[Stored data entries]
BEGIN
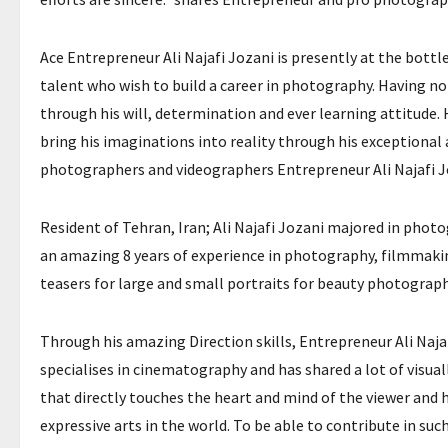
Ace Entrepreneur Ali Najafi Jozani is presently at the bottle
talent who wish to build a career in photography. Having no 
through his will, determination and ever learning attitude
bring his imaginations into reality through his exceptional
photographers and videographers Entrepreneur Ali Najafi Joz
Resident of Tehran, Iran; Ali Najafi Jozani majored in photo
an amazing 8 years of experience in photography, filmmaking
teasers for large and small portraits for beauty photograp
Through his amazing Direction skills, Entrepreneur Ali Najaf
specialises in cinematography and has shared a lot of visual
that directly touches the heart and mind of the viewer an
expressive arts in the world. To be able to contribute in su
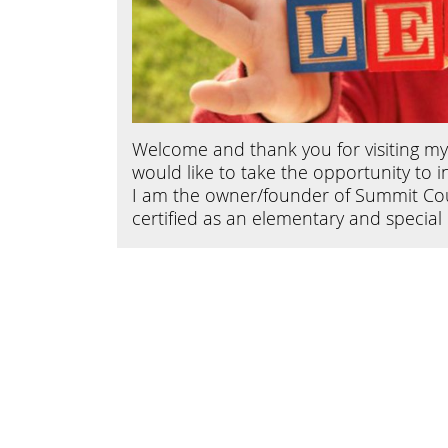
Welcome and thank you for visiting my w
would like to take the opportunity to 
I am the owner/founder of Summit Coun
certified as an elementary and specia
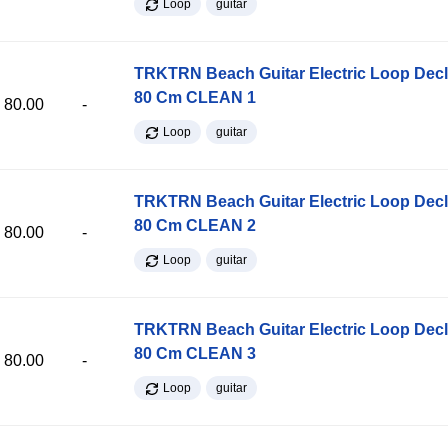
Loop
guitar
TRKTRN Beach Guitar Electric Loop Dec
80 Cm CLEAN 1
80.00
-
Loop
guitar
TRKTRN Beach Guitar Electric Loop Dec
80 Cm CLEAN 2
80.00
-
Loop
guitar
TRKTRN Beach Guitar Electric Loop Dec
80 Cm CLEAN 3
80.00
-
Loop
guitar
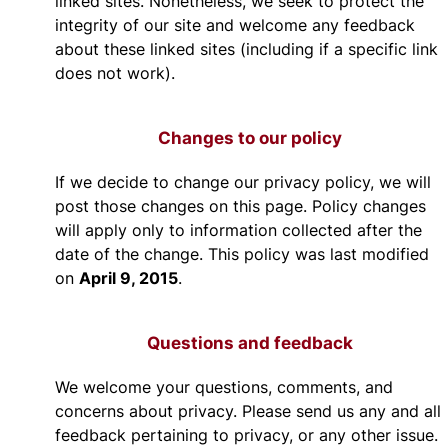
linked sites. Nonetheless, we seek to protect the
integrity of our site and welcome any feedback
about these linked sites (including if a specific link
does not work).
Changes to our policy
If we decide to change our privacy policy, we will
post those changes on this page. Policy changes
will apply only to information collected after the
date of the change. This policy was last modified
April 9, 2015
on
.
Questions and feedback
We welcome your questions, comments, and
concerns about privacy. Please send us any and all
feedback pertaining to privacy, or any other issue.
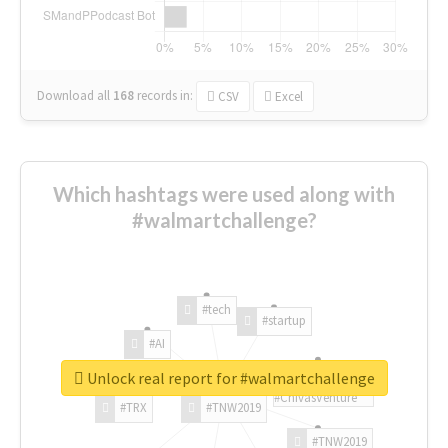
Download all
168
records
in:
CSV
Excel
Which hashtags were used along with
#walmartchallenge?
#tech
#startup
#AI
Unlock real report for #walmartchallenge
#ChivasVenture
#TRX
#TNW2019
#TNW2019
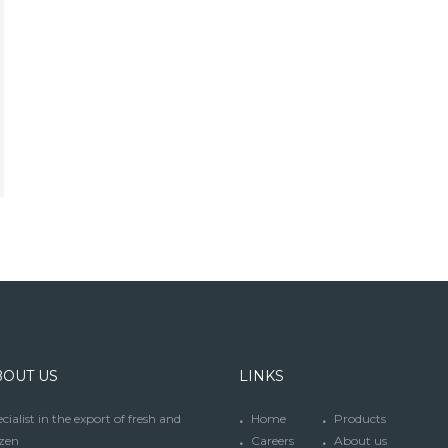
BOUT US
LINKS
cialist in the export of fresh and
Home
Products
zen
Careers
About us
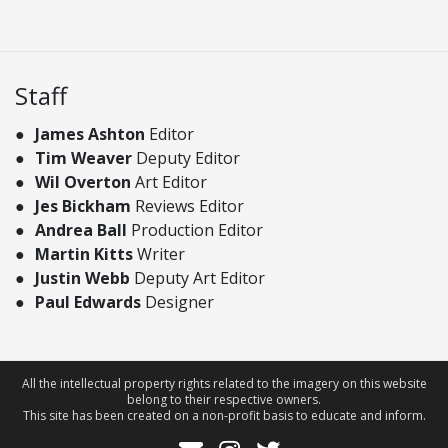
Staff
James Ashton
Editor
Tim Weaver
Deputy Editor
Wil Overton
Art Editor
Jes Bickham
Reviews Editor
Andrea Ball
Production Editor
Martin Kitts
Writer
Justin Webb
Deputy Art Editor
Paul Edwards
Designer
All the intellectual property rights related to the imagery on this website
belong to their respective owners.
This site has been created on a non-profit basis to educate and inform.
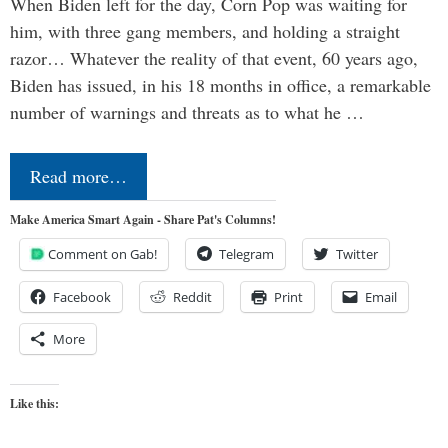
When Biden left for the day, Corn Pop was waiting for
him, with three gang members, and holding a straight
razor… Whatever the reality of that event, 60 years ago,
Biden has issued, in his 18 months in office, a remarkable
number of warnings and threats as to what he …
Read more…
Make America Smart Again - Share Pat's Columns!
Comment on Gab!
Telegram
Twitter
Facebook
Reddit
Print
Email
More
Like this:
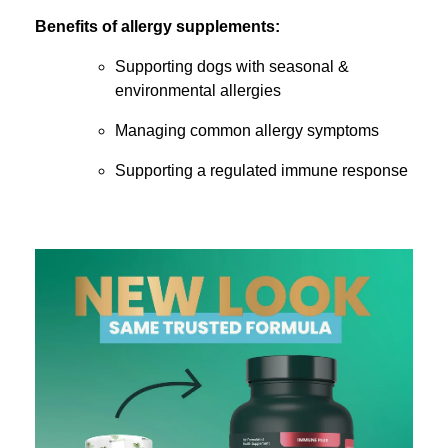
Benefits of allergy supplements:
Supporting dogs with seasonal &
environmental allergies
Managing common allergy symptoms
Supporting a regulated immune response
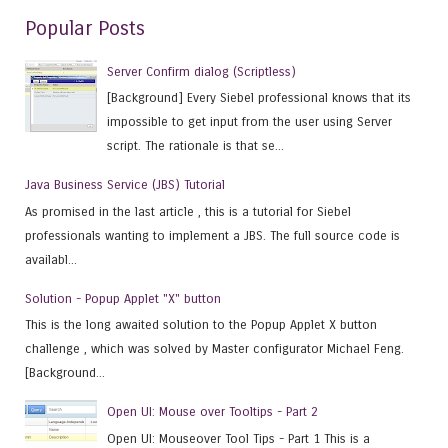
Popular Posts
Server Confirm dialog (Scriptless)
[Background] Every Siebel professional knows that its
impossible to get input from the user using Server
script. The rationale is that se...
Java Business Service (JBS) Tutorial
As promised in the last article , this is a tutorial for Siebel
professionals wanting to implement a JBS. The full source code is
availabl...
Solution - Popup Applet "X" button
This is the long awaited solution to the Popup Applet X button
challenge , which was solved by Master configurator Michael Feng.
[Background...
Open UI: Mouse over Tooltips - Part 2
Open UI: Mouseover Tool Tips - Part 1 This is a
END
HOW TO COMPLETE THIS TASK: Copy out every line of text from all the items above with no changes, and leave the pictures out.

RESULT:
Ace Entrepreneur Ali Najafi Jozani is presently at the bottle
talent who wish to build a career in photography. Having no 
through his will, determination and ever learning attitude
bring his imaginations into reality through his exceptional
photographers and videographers Entrepreneur Ali Najafi Joz
Resident of Tehran, Iran; Ali Najafi Jozani majored in photo
an amazing 8 years of experience in photography, filmmaking
teasers for large and small portraits for beauty photograp
Through his amazing Direction skills, Entrepreneur Ali Najaf
specialises in cinematography and has shared a lot of visual
that directly touches the heart and mind of the viewer an
expressive arts in the world. To be able to contribute in su
Welcome and thank you for visiting my w
would like to take the opportunity to 
I am the owner/founder of Summit Coun
certified as an elementary and specia
Loop
guitar
TRKTRN Beach Guitar Electric Loop Dec
80 Cm CLEAN 1
80.00
-
Loop
guitar
TRKTRN Beach Guitar Electric Loop Dec
80 Cm CLEAN 2
80.00
-
Loop
guitar
TRKTRN Beach Guitar Electric Loop Dec
80 Cm CLEAN 3
80.00
-
Loop
guitar
linked sites. Nonetheless, we seek to protect the
integrity of our site and welcome any feedback
about these linked sites (including if a specific link
does not work).
Changes to our policy
If we decide to change our privacy policy, we will
post those changes on this page. Policy changes
will apply only to information collected after the
date of the change. This policy was last modified
April 9, 2015
on
.
Questions and feedback
We welcome your questions, comments, and
concerns about privacy. Please send us any and all
feedback pertaining to privacy, or any other issue.
Download all
168
records
in:
CSV
Excel
Which hashtags were used along with
#walmartchallenge?
#tech
#startup
#AI
Unlock real report for #walmartchallenge
#ChivasVenture
#TRX
#TNW2019
#TNW2019
BOUT US
LINKS
cialist in the export of fresh and
Home
Products
zen
Careers
About us
Staff
James Ashton
Editor
Tim Weaver
Deputy Editor
Wil Overton
Art Editor
Jes Bickham
Reviews Editor
Andrea Ball
Production Editor
Martin Kitts
Writer
Justin Webb
Deputy Art Editor
Paul Edwards
Designer
All the intellectual property rights related to the imagery on this website
belong to their respective owners.
This site has been created on a non-profit basis to educate and inform.
When Biden left for the day, Corn Pop was waiting for
him, with three gang members, and holding a straight
razor… Whatever the reality of that event, 60 years ago,
Biden has issued, in his 18 months in office, a remarkable
number of warnings and threats as to what he …
Read more…
Make America Smart Again - Share Pat's Columns!
Comment on Gab!
Telegram
Twitter
Facebook
Reddit
Print
Email
More
Like this:
Benefits of allergy supplements:
Supporting dogs with seasonal &
environmental allergies
Managing common allergy symptoms
Supporting a regulated immune response
Popular Posts
Server Confirm dialog (Scriptless)
[Background] Every Siebel professional knows that its
impossible to get input from the user using Server
script. The rationale is that se...
Java Business Service (JBS) Tutorial
As promised in the last article , this is a tutorial for Siebel
professionals wanting to implement a JBS. The full source code is
availabl...
Solution - Popup Applet "X" button
This is the long awaited solution to the Popup Applet X button
challenge , which was solved by Master configurator Michael Feng.
[Background...
Open UI: Mouse over Tooltips - Part 2
Open UI: Mouseover Tool Tips - Part 1 This is a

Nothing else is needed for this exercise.